Ukraine’s targeted killings in Russia leave security agencies floundering
Ukraine’s SBU is ‘adventurous and ruthless’ like Russia’s own military intelligence agency
The killing of an elite military official on a Moscow street is the latest in a series of assassinations carried out by Ukraine that have exposed weaknesses in Russia’s security services, while sending a message that perpetrators of the war in Ukraine will be held accountable, according to regional security specialists.
Unusually, Kyiv claimed the operation that killed Lt-Gen Igor Kirillov and his assistant through a remote-controlled detonation as he left his apartment on Tuesday morning. “Kirillov was a war criminal and an absolutely legitimate target,” a Ukrainian official said of the man who oversaw Russia’s chemical weapons, which Ukraine – and the UK – alleges have been used illegally during the war.
But in other respects, the assassination mirrored previous, spectacular operations. Kirillov was killed by a bomb attached to a vehicle, as with nationalist TV host Darya Dugina in 2022. He was a prominent pro-war ideologue, as was military blogger, Maxim Fomin, killed in a blast at a St Petersburg cafe last year.
Kirillov was also a high-ranking military official directly implicated in the war in Ukraine, in common with Stanislav Rzhitsky, a submarine commander gunned down in a Krasnodar park. A spate of attacks in recent months, including another car bomb that killed naval commander, Valery Trankovsky, suggests the campaign is ramping up.
Russia’s much-feared internal security agency, the FSB, is floundering against a type of enemy it has never faced before, says Andrei Soldatov, a leading expert on Russia’s security services and founder of the watchdog group Agentura.
Ukraine’s SBU agency, which claimed the hit, has much in common with Russia’s military intelligence service, the GRU, he said, as they are “adventurous and ruthless”, with the resources and the determination to strike anywhere in Russia – and almost anyone.

Russian media have noted that Ukraine has been able to employ a network of local collaborators in its operations – attention has focussed on the driver of an electric scooter inside which the TNT was placed in Kirillov’s case – that has evaded the Kremlin’s agents.
“The FSB is very good at investigating what already happened, but not very good at collecting intelligence about what’s coming,” said Soldatov, adding that failures are rarely punished.
“[Kirillov’s killing] is a failure, and not the first this year, but it would hardly affect Russia’s agencies,” he said. “Putin will stick to his chosen strategy not to attack his security people to secure their loyalty.”
John Foreman, a British former defence official once based in Moscow, also suggested the assassination exposed weakness in the domestic intelligence agency.
“This was another massive failure by the FSB after a string of similar failures,” he said. “Shows how the organisation has been hollowed out by corruption and focus on operations in Ukraine.”
The campaign may aim to demonstrate to Russian officials far from the front line that they are not safe, Foreman said.
“The Ukrainians have repeatedly shown their ruthlessness in prosecuting covert action inside Russia and occupied Ukraine in a series of ‘spectaculars’ since the assassination of Dugina in 2022,” he said.

“I think one of the aims, beside targeting Kirillov himself, is to remind senior Russian politicians and military officers that there are no ‘no go’ areas, that Ukrainian memories are long, and that there are potentially very serious consequences to planning, directing and conducting Russia’s illegal war against Ukraine.”
Max Hess, a Eurasia specialist at the Foreign Policy Research Institute, points to “Mossadisation” of Ukraine’s security agencies, comparing the assassination campaign to the Israeli agency’s “Wrath of God” killings of perpetrators of the 1972 Munich massacre.
“Ukrainian intelligence has been clear: those senior Russian officials with Ukrainian blood on their hands will not be left to live out their lives without fear of being held to account,” he said. “I expect it continues even if Ukraine suffers more notable battlefield setbacks.”
Russian military blogs dismissed the killing of Kirillov as an ineffective gesture. “Will the murder of a Russian general affect the course of hostilities?

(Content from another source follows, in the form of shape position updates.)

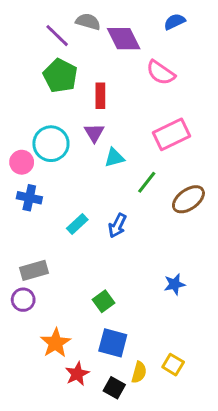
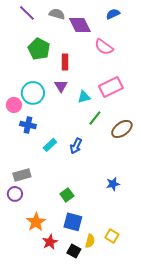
purple line: (57, 36) -> (27, 13), moved
cyan triangle: (114, 158) -> (84, 97), moved
blue cross: (29, 198) -> (28, 125), moved

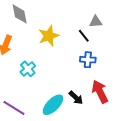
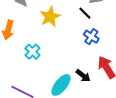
blue cross: (88, 60) -> (91, 37), turned 35

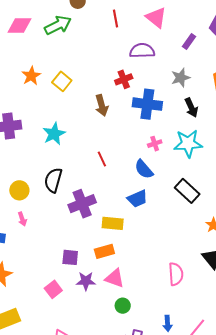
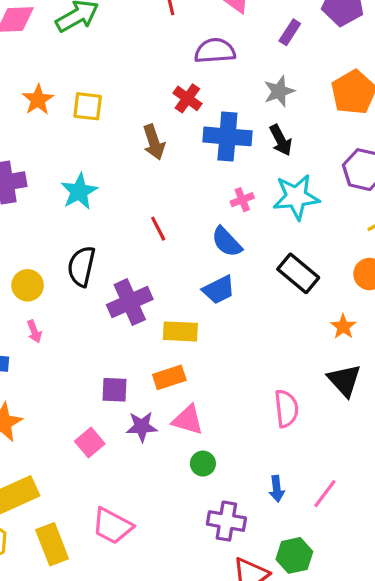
red cross: (124, 79) -> (187, 98), turned -30
yellow square: (62, 81) -> (88, 106), turned -30
black arrow: (191, 108) -> (281, 140), moved

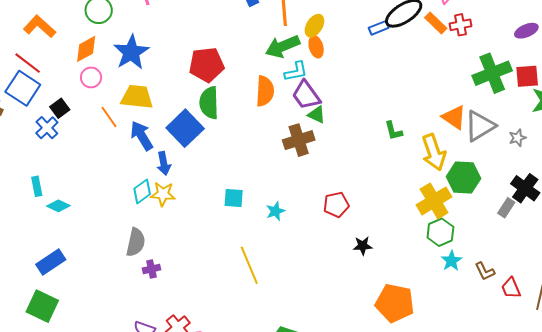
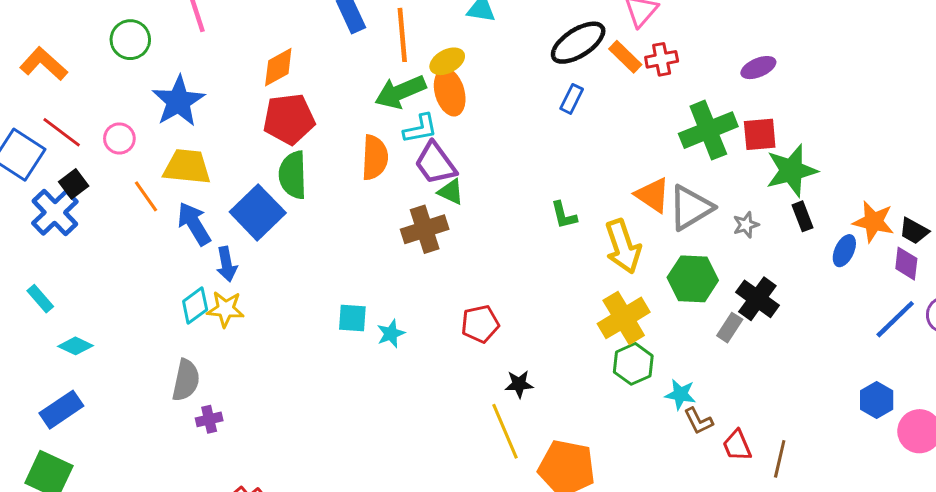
yellow ellipse: (314, 26) -> (447, 61), turned 30
blue rectangle: (379, 28) -> (572, 99), moved, turned -42
orange ellipse: (316, 47) -> (450, 92), size x1.4
orange diamond: (86, 49) -> (278, 67), moved
red line: (28, 63) -> (62, 132), moved
blue cross: (47, 128) -> (55, 212), size x1.4
green hexagon: (463, 178) -> (693, 279), moved
cyan rectangle: (37, 186) -> (40, 299), turned -30
cyan square: (234, 198) -> (352, 318), moved
cyan diamond: (58, 206) -> (75, 346), moved
cyan star: (451, 261) -> (680, 394), moved, turned -30
yellow line: (249, 265) -> (505, 431), moved

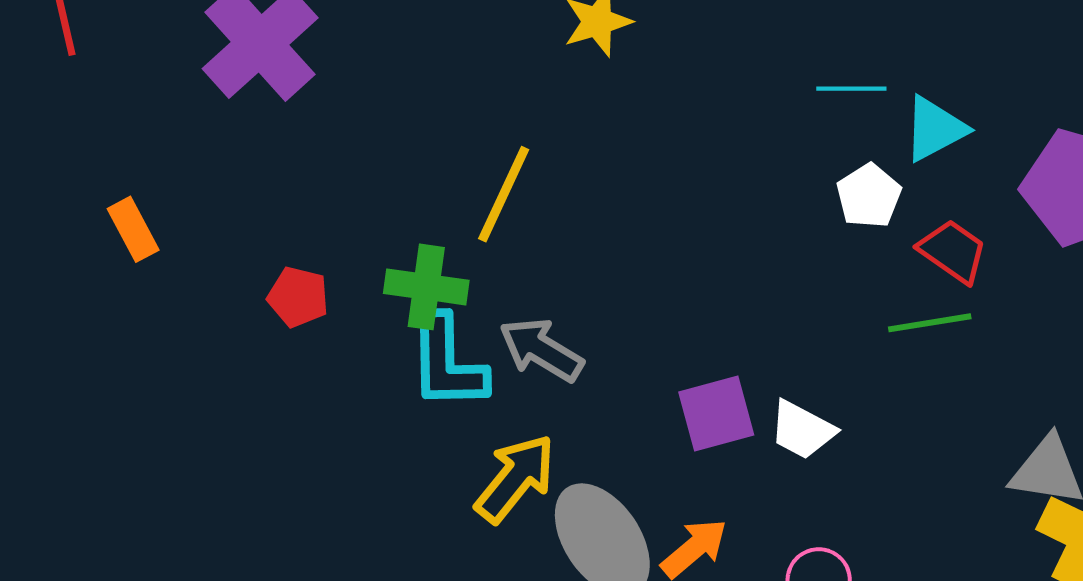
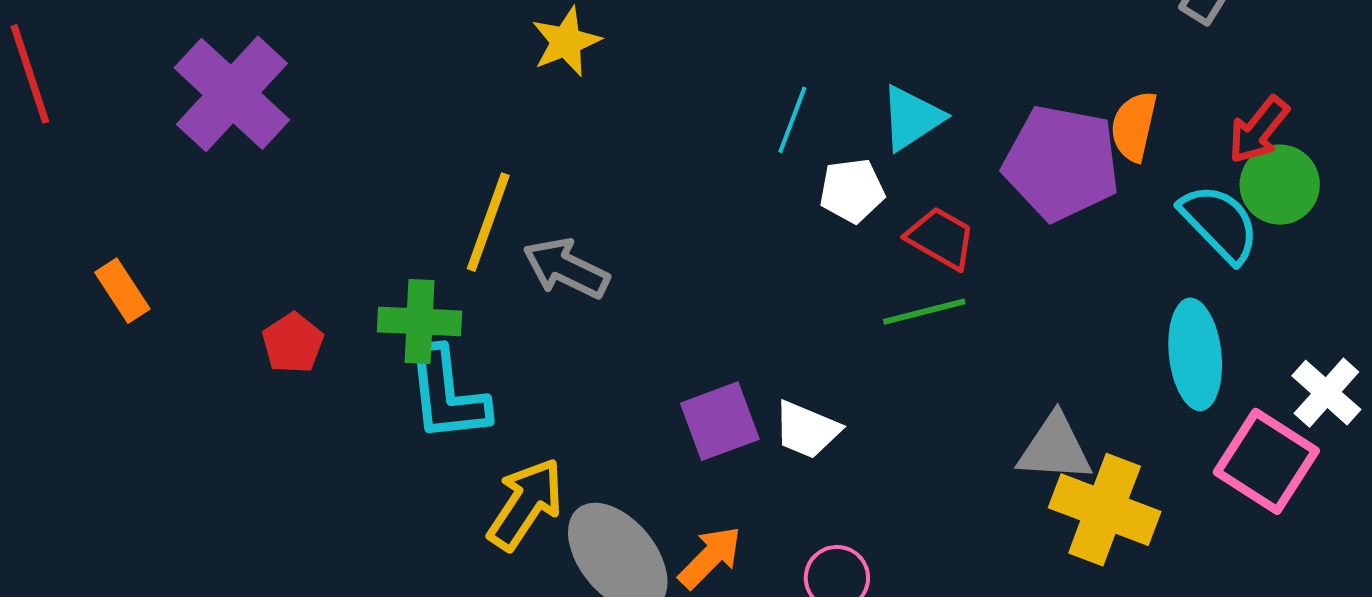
cyan line: (851, 89) -> (792, 120), moved, turned -64
white pentagon: (869, 196) -> (852, 191), turned 30
red pentagon: (298, 297) -> (293, 343), turned 30
gray arrow: (541, 350) -> (566, 268), moved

No, of course not,” posted Rybar, a channel run by former defence ministry official, Mikhail Zvinchuk, suggesting the attack was designed “to distract the domestic audience”.
But Russia will have to respond to the highest-profile killing yet, Soldatov believes, having failed to find an answer to Ukraine’s covert operations.
“Because the attack was meant to be a public message, I expect some response,” he said, suggesting this could be offensive or defensive. “The FSB has enough manpower to place all top people under protection.”
Foreman believes any steps are unlikely to resolve deep-rooted issues. “Expect a flurry of tokenistic security measures and arrests to show action, but the poor state of the FSB will remain,” he said.